Both are established midstream gas investors
Allianz and CPPIB have been partners for years in Solveig Gas which owns a quarter of Norway's giant 8,300km subsea gas transmission system. Separately Allianz has equity stakes in medium- and high-pressure gas midstream assets including Gas Connect Austria, Czech Net4Gas, and the UK's Cadent Gas.
GNDB is the largest gas distribution network in Spain with over 5.3mn connection points in 1,100 municipalities. GN CEO Rafael Villaseca said that GNDB will remain "an essential part of our investment strategy" and that GN would retain 80% equity.

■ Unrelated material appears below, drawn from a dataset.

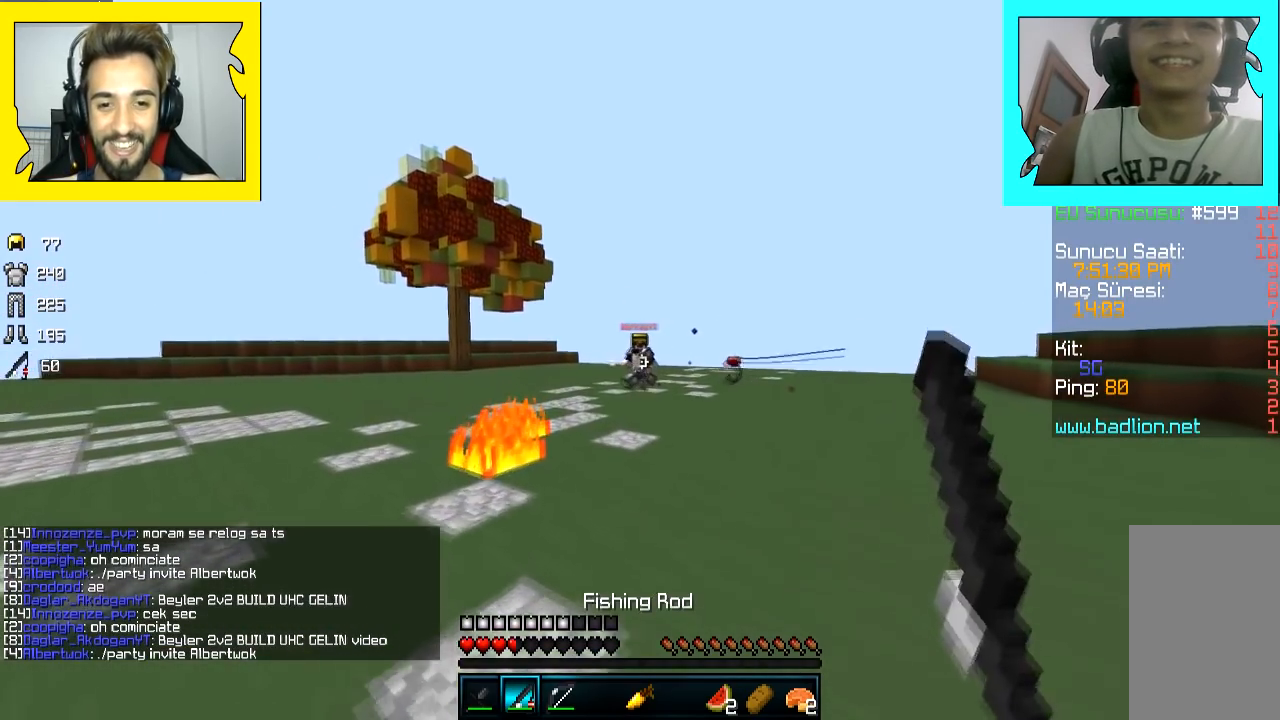
{"keys": ["a"], "mouse": [], "events": [[100, "d", "down"], [217, "w", "up"], [367, "d", "up"], [467, "a", "down"]]}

GN said the sale implies an enterprise value for GNDB at 100% of €13.935bn, noting that GN will enter into a €6bn long-term intra-group financing agreement with GNDB that would not affect GNF's capital structure or rating. The utility had first disclosed it was in talks with unnamed buyers to divest a 20% stake in GNDB two days earlier on August 1, following a Reuters report. Completion of the transaction is expected by January 2018.
CPPIB's second big deal in a month
This is the second major energy related transaction announced by CPPIB in less than a month: on July 12, Shell said it is to sell its 45% stake in the Corrib gas field offshore Ireland to the Canadian public investor for $1.23bn; that deal has yet to be completed. Separately Spanish national gas transmission system operator Enagas agreed April to sell a 34.6% stake in a Chilean LNG terminal for $341mn to Omers, another Canadian public fund.
A year of Iberian midstream deal-making
The GNDB deal is one of several Iberian midstream divestments this year. Goldman Sachs is farming down its stake in third-largest Spanish gas distributor Redexis Gas to a UK public pension fund investor this summer, while Portugal's EDP agreed to divest its Spanish gas distributor to a US-Abu Dhabi-Swiss trio in April, and the same month Portuguese energy grids owner REN announced it was buying EDP's Portuguese gas distribution arm.
Eleven months ago, Repsol and Spanish investment fund Criteria Caixa each sold 10% equity in GN itself to New York-based private equity fund Global Infrastructure Partners (GIP), which paid them €3.8bn for the combined 20% interest along with joint control of GN and seats on its board. All three now each have roughly 20% equity in parent company GN.